THE YAS YAS GIRL AND HER JAZZ BOYS (P. 79) : Should now read:-

 

Merline Johnson vocal, acc. by Lee Collins t; Buster Bennett as; Blind John Davis p; Alfred Elkins vcl b.

 

                                                                                      Chicago, August 31 1939

 

WC-2671-A Fine And Mellow (Holiday)                                                                               Voc 05105

WC-2672-A Nobody Knows How I Feel (T. Delaney - P. Delaney)                                         Voc 05105

WC-2673-A I Need You By My Side (Whitaker)                                                                    Voc 05219

WC-2674-A You Can’t Have None Of That (----)                                                                   Voc 05180, Co 30088, 37786

WC-2675-A I Got To Have It Daddy (----)                                                                            Voc 05286, Co 30062, 37685

WC-2676-A I Don’t Have To Sing The Blues (----)                                                                 Voc 05219

WC-2677-A You’re A Pain In The Neck To Me (Casey Bill)                                                    Voc 05501Cq 9449

WC-2678-A I’d Rather Be Drunk  (Casey Bill)                                                                        Voc 05180, Co 30088, 37786

WC-2679-A I Just Keep On Drinking (----)                                                                            Voc 05286, Co 30062, 37685

 

While I was looking through my correspondence with my late friend and collaborator Ernest Virgo regarding a quite different matter I stumbled on the following reference from a letter from September 1988 from the distinguished Swiss researcher Johnhny Simmen to André Vasset, Big Bill Broonzy’s biographer with whom Ernest was in contact:

I remember when (in Dec. 1951, in Basle) we were searching for some titles he (Lee Collins) did with the Yas Yas Girl, he was singing the main riff of Nobody Knows The Way (sic - CH) and also said “We recorded that famous blues made by Billie Holiday” (Fine and Mellow).
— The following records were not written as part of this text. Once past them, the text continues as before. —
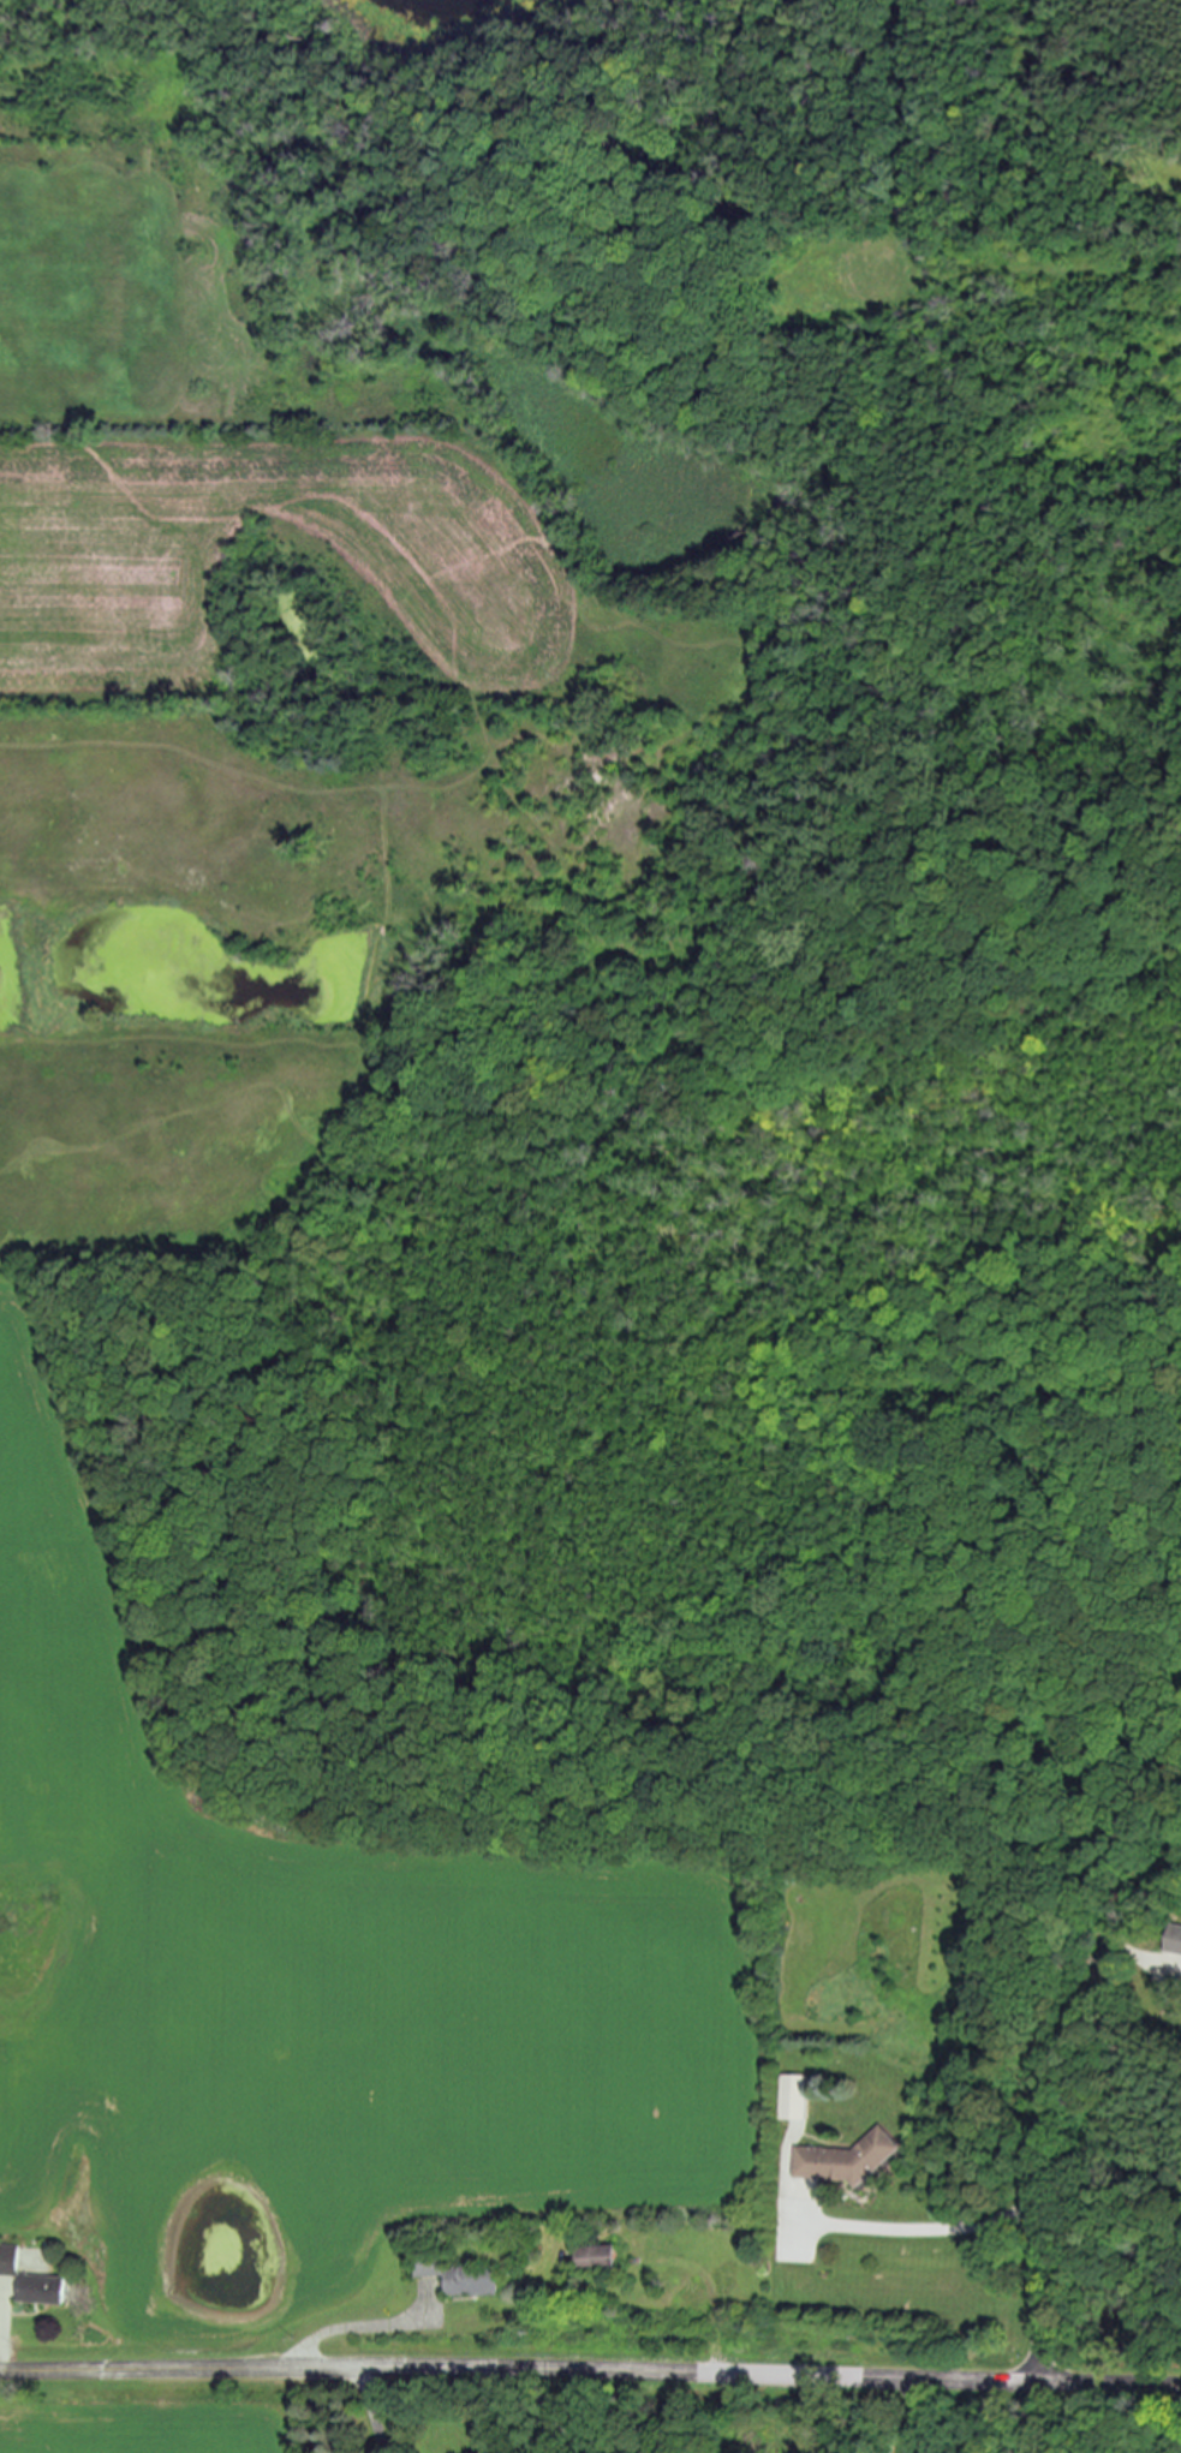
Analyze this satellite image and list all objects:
building: (1174, 1941)
building: (791, 2099)
road: (1057, 2105)
building: (843, 2161)
road: (922, 2229)
building: (597, 2258)
building: (8, 2262)
building: (471, 2282)
building: (39, 2291)
road: (352, 2329)
road: (4, 2334)
road: (590, 2367)
road: (372, 2410)
road: (910, 2416)

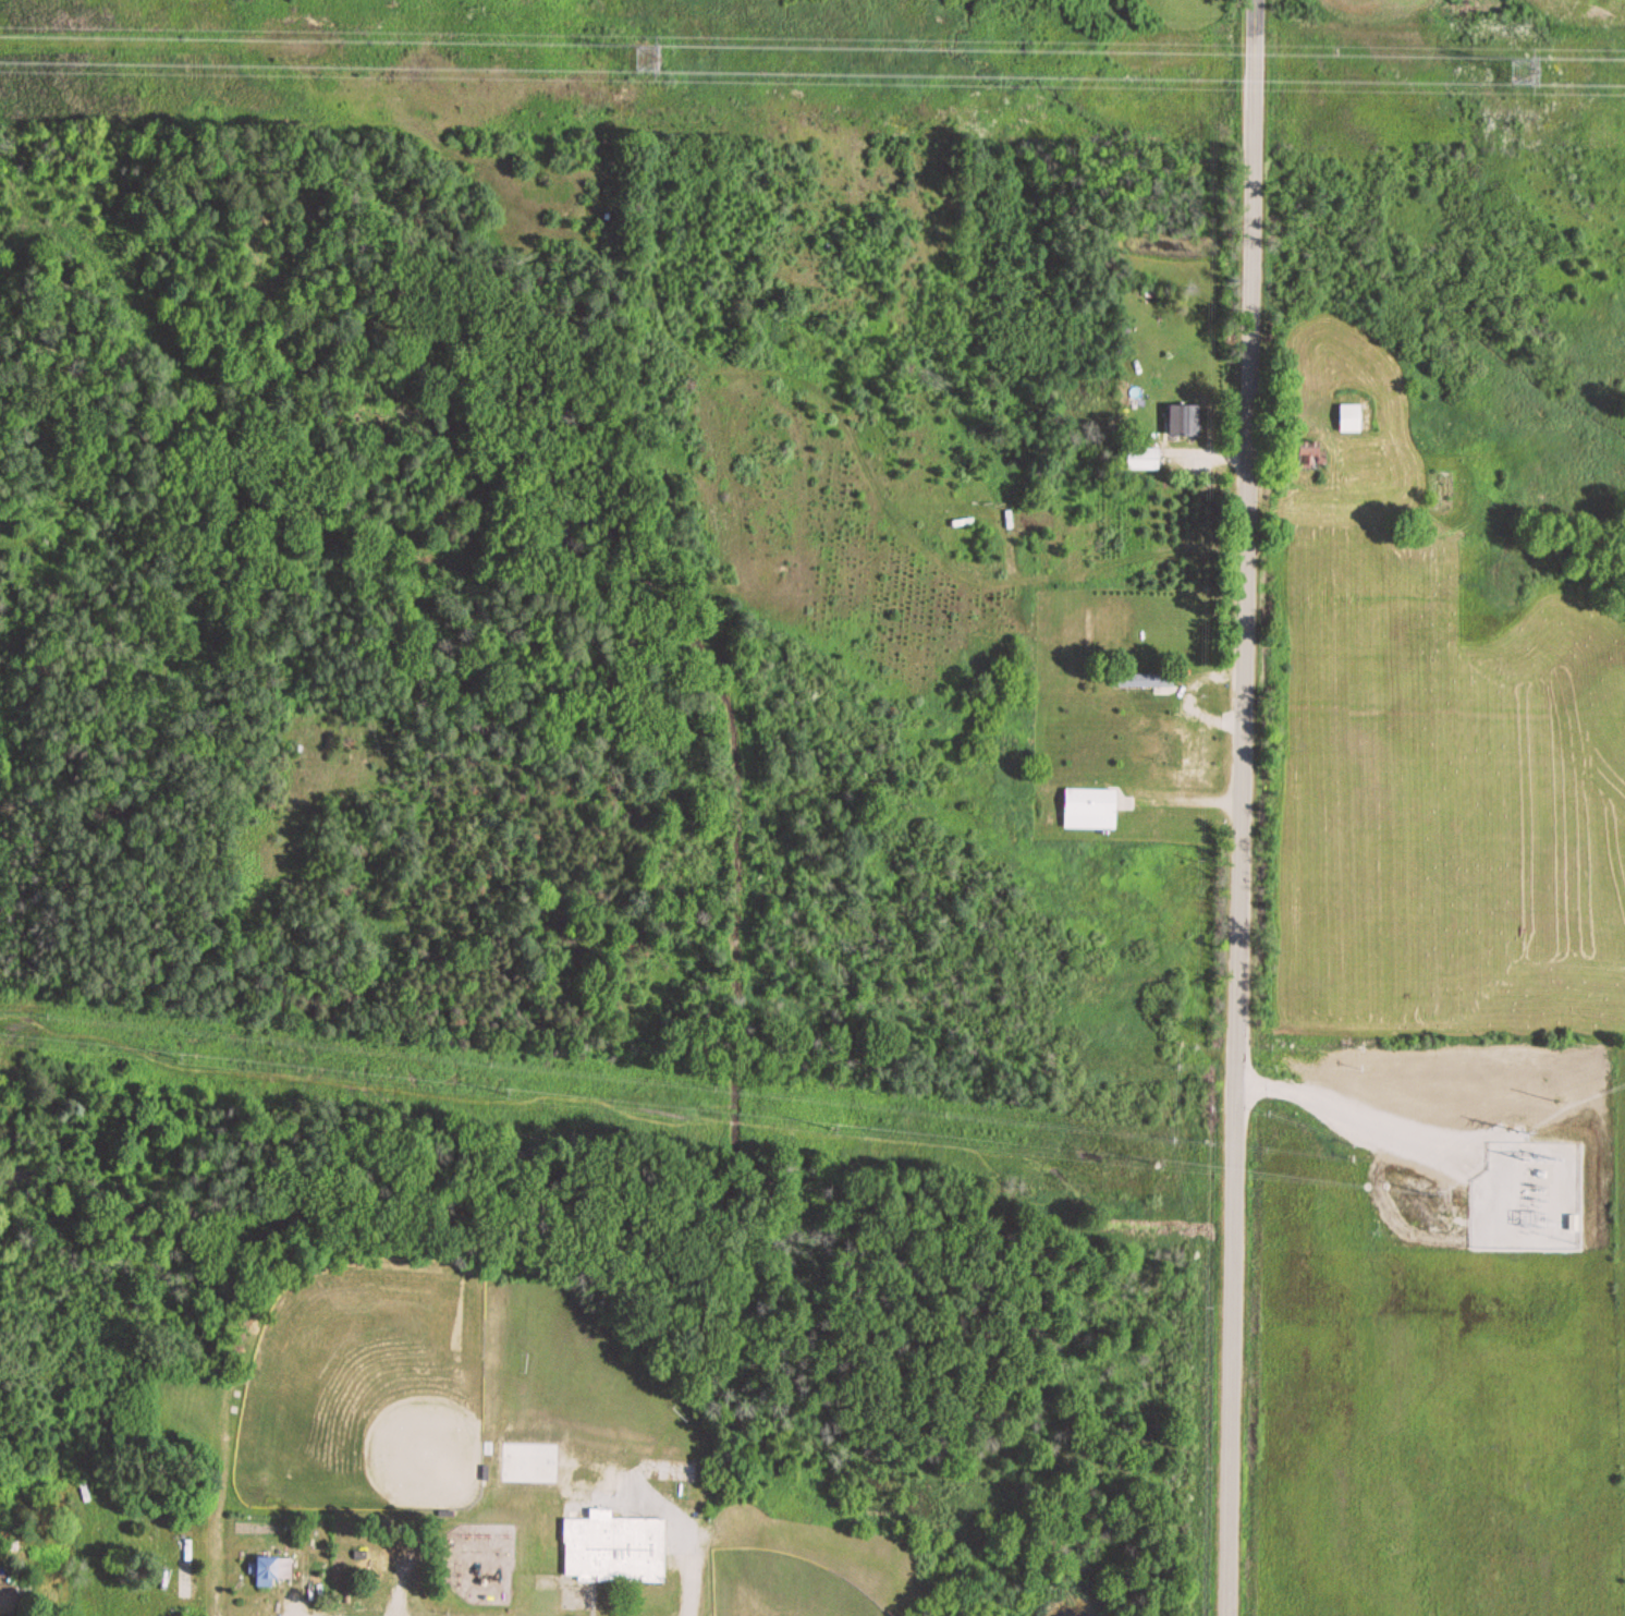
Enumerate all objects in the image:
road: (1254, 1)
power tower: (645, 53)
power tower: (1519, 63)
building: (1358, 418)
building: (1187, 420)
building: (1146, 459)
building: (1146, 679)
building: (1094, 809)
road: (1243, 809)
power substation: (1402, 1090)
park: (368, 1390)
building: (611, 1477)
building: (579, 1491)
building: (552, 1542)
building: (618, 1549)
building: (187, 1567)
building: (271, 1570)
park: (782, 1587)
building: (12, 1598)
Two days later Lee Came to Zurich and, in the meantime, I had checked the titles and he confirmed them. We had “quite a session” that afternoon with Lee, Zutty, Marge and me…..

Ernest goes on to regret that this was not reported to B&GR or Rust. I must have been aware of this at the time and took it at face value as I was convinced of Lee’s presence on the session but it escaped my memory when putting New Orleans Trumpet in Chicago together. Our collaborator Clive Wilson was sceptical regarding Collins’s presence on that Yas Yas Girl session on stylistic grounds, preferring to suggest Guy Kelly on which I felt bound to bow to his greater experience and knowledge.  

By the time of publication of Chicago Swingers which also included that same session, we were less happy with the suggestion of Kelly and preferred to list the trumpeter as “unknown”.

We are now also convinced that the alto sax player is Buster Bennett, as listed in B&GR and the Buster Bennett website, and not Edgar Saucier as we suggested..

Coincidentally Guy Kelly has recently come up on the New Orleans Music group on Facebook and our earlier views on the matter have been quoted, ref. New Orleans Music Magazine vol. 52 vol. 2 &3. - see below. This, of course, modifies those views with respect to the Yas Yas Girl session and gives us the last word on a most important session of the blues band genre.

 

REFERENCES (P. 95) The following would have been included were it not for the fact that they were published just after the book:- 

Guy Kelly: One who nearly got away by Robert Greenwood. New Orleans Music magazine volume 15 no. 2 (December 2009). This amplifies what we were able to say about Kelly in the book. 

Guy Kelly: letters from Chris Hillman and Clive Wilson. New Orleans Music magazine volume 15 no. 3 (March 2010). 

 

The above updates apply equally to Chicago Swingers (q.v.).

 

We are also aware that Dan Vernhettes is working on an in depth study of Guy Kelly, probably for inclusion in the next volume of Jazz Letters, the first volume of which has has been invaluable in our compilation of our forthcoming publication Crescent City  Cornet.